Later, a similar test with Rutger tomato plants was conducted, with V. dahliae replaced by Fusarium oxysporum f.sp. lycopersici, the organism responsible for Fusarium wilt. All tomato plants placed under 75% or 100% lighting were free of wilt. Of the tomato plants placed under 50% lighting, 60% came down with wilt. All plants placed under 25% or 0% lighting were infected with wilt.
The three experiments described above demonstrate how the natural resistance of plants can stave off infection, unless plants are compromised by environmental stress factors.
We have conducted many tests examining the relationship between stress and disease in plants, but the three described above are more than adequate for formulating a theory of pathogen-initiated disease, and the mechanisms of host resistance.
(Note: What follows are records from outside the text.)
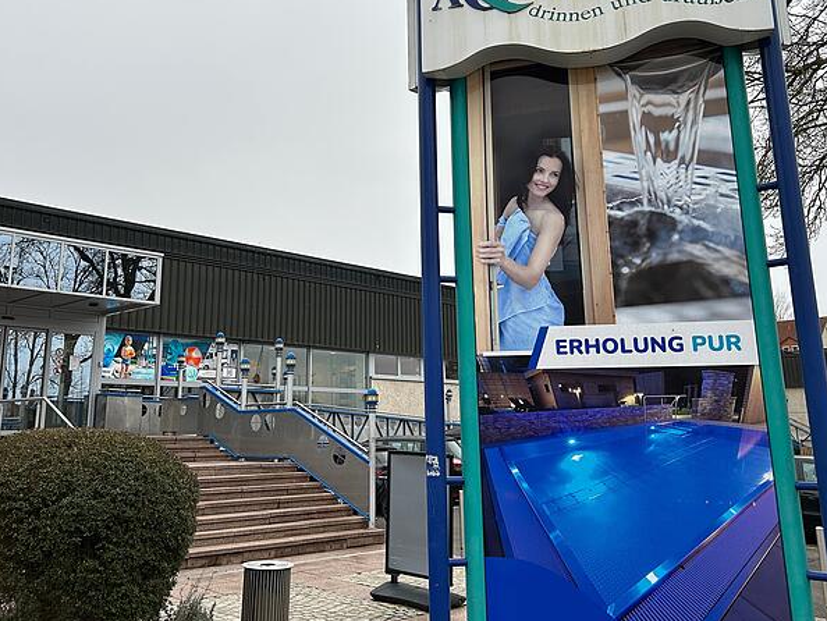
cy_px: 220
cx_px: 372
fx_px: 837
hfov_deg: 52.5
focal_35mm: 35
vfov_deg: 40.3
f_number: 1.5
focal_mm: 5.7
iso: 50
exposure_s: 1/561
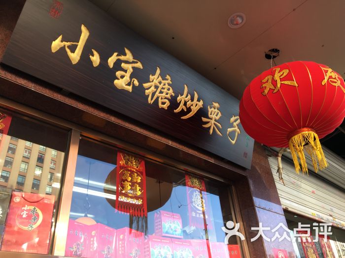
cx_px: 172
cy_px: 129
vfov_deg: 48.2
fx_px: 289
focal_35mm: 29
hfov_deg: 61.7
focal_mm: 4.15
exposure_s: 1/100
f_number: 2.2
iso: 32
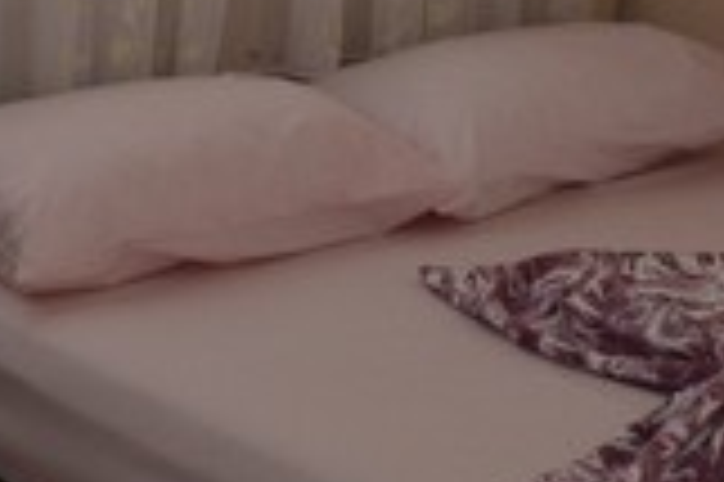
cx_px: 576
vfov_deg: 10.9
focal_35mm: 119
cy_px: -311
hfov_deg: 17.1
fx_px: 2391
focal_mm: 18
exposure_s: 1/200
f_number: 9.5
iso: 1000
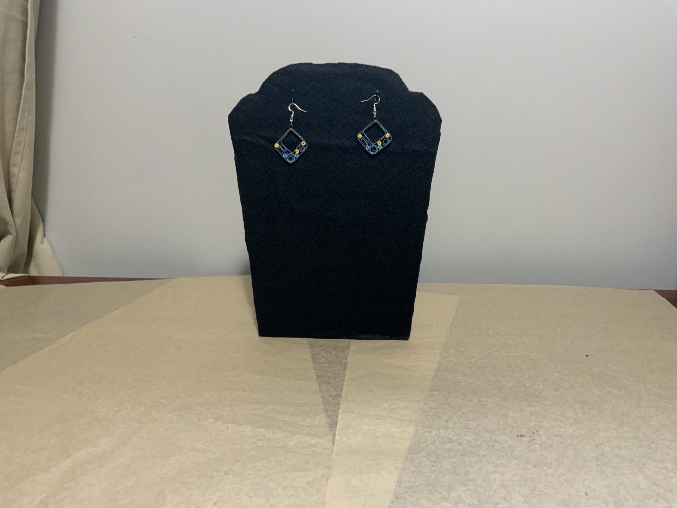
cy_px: 254
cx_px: 338
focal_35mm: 29
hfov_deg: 61.7
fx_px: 567
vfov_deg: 48.2
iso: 200
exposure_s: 1/60
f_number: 1.8
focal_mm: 3
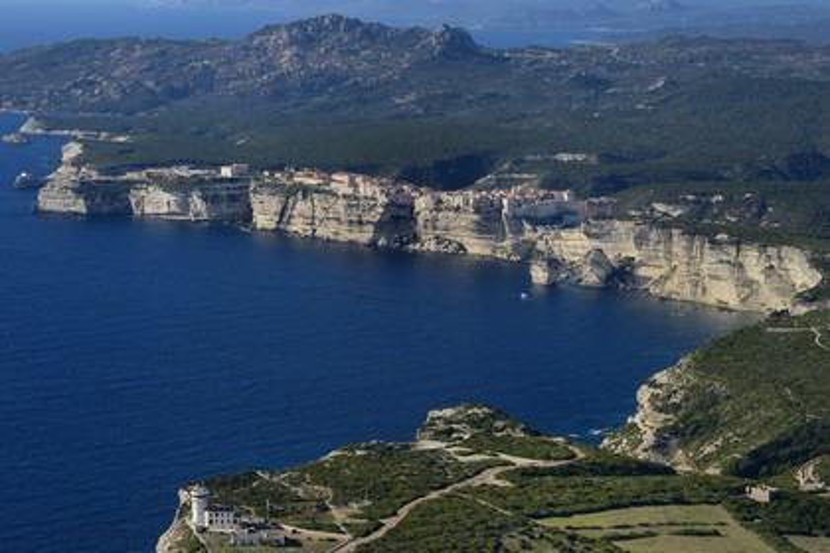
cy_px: 276
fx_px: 2536
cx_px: 415
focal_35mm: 110
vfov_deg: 12.5
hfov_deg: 18.6
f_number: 11
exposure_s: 1/800
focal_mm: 110
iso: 400
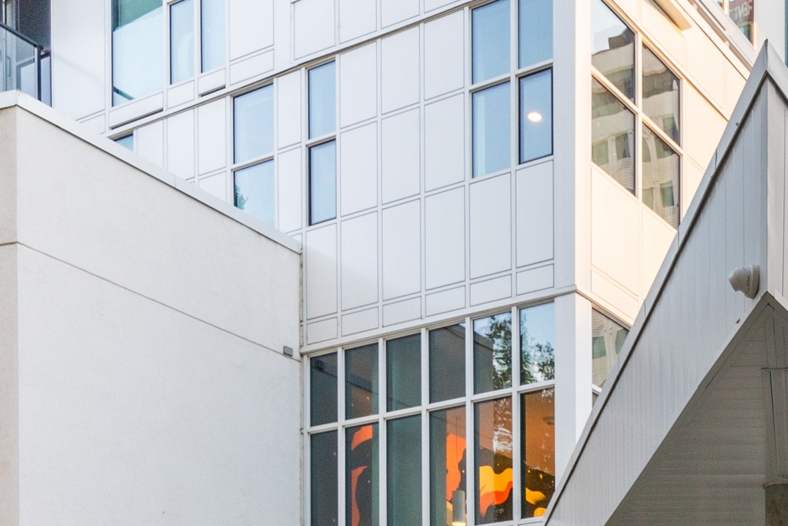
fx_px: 1226
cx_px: 776
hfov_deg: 32.9
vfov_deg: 20.4
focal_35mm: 56
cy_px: 808
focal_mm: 16
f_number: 8
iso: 400
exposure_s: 1/60
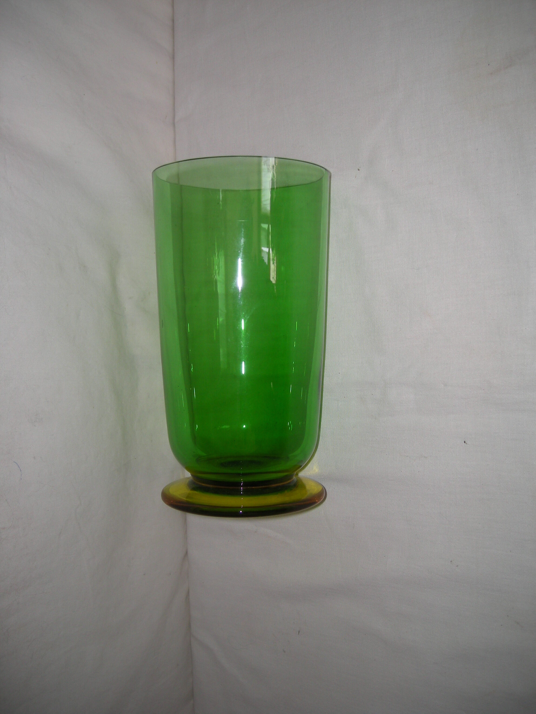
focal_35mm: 35
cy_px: 357
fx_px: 723
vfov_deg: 52.6
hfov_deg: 40.7
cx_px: 268
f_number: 2.8
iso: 50
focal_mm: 5.7
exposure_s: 1/51.6
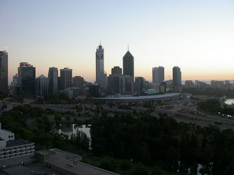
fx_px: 257
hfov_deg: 49.0
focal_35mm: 38
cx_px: 117
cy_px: 88
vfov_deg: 37.8
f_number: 3.3
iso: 100
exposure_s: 1/63.4
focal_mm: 7.85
Botanists have shown that all plants have an ability to resist disease, some more so than others. One of the primary ways in which resistance expresses itself is the production of various ‘walling-off compounds,’ which are used to block the further advance of a disease-causing organism. For example, if a pathogen colonizes part of a leaf, it may be stopped by the depositing of walling-off compounds at the point where the leaf stem meets the shoot. This produces an abscission layer, and the leaf drops, taking with it the isolated pathogens.
There are a number of walling-off compounds, including cork and callose tissues, cellulose and hemicellulose materials, gums, lignin, and phenolic compounds. While these differ in their composition, they all require the production and utilization of proteins or enzymes, carbon molecules which provide the structural skeleton of these compounds, and energy.
Resistance responses require the production of these compounds in a timely manner to ward off oncoming pathogens. This in turn requires a variety of plant materials, all of which much be synthesized, transported, and deposited in a coordinated fashion. But if the plant’s machinery is being directed towards the production of nuts or fruits, it does not have the capacity to create these walling-off compounds. The plant is essentially fatigued, much like the parent of an infant who neglects their own health in order to assure their child’s well-being. Consequently, the plant’s inability to mount a resistance response allows the disease to progress.
What can growers do about this? Growers have long sought to relied on massive applications of nitrogen fertilizer in December and February to carry their trees through the year. But instead, we have found that much better results can be produced by applying 65% to 75% of yearly nitrogen fertilizer in late summer or early fall, with the remaining 25% to 35% applied during the post-bloom to early summer period. By applying nitrogen fertilizer during more periods of intense growth and crop development, trees have the massive amounts of energy necessary to both mature crops, and resist disease.
There is one other observation we have made, with which we will close this article. There is a canker disease, known as Eutypa canker or Eutypa dieback, which primarily afflicts grapevines and apricot trees. This disease, caused by the fungus Eutypa lata, is especially severe on trees and vines which have incurred heavy pruning cuts. Disease severity is particularly pronounced on plants where cuts have not healed over in a timely fashion. In vineyards, Eutypa dieback is especially severe in plantings where vines are purposefully stressed to achieve “vintage quality” wine grapes.
In this example, again we see where a tree or vine with diminished vigor due to stress is especially susceptible to infections. But when this same pruning is performed on trees or vines that are healthy and vigorous, at a time when sap is flowing and protective callus tissues can be quickly formed, the incidence of disease is greatly minimized.
The takeaway is that, by adjusting our agricultural interventions to ensure that the health and vigor of plants is not compromised, but instead bolstered, we can often rely on plants’ native resistance responses, rather than chemical interventions.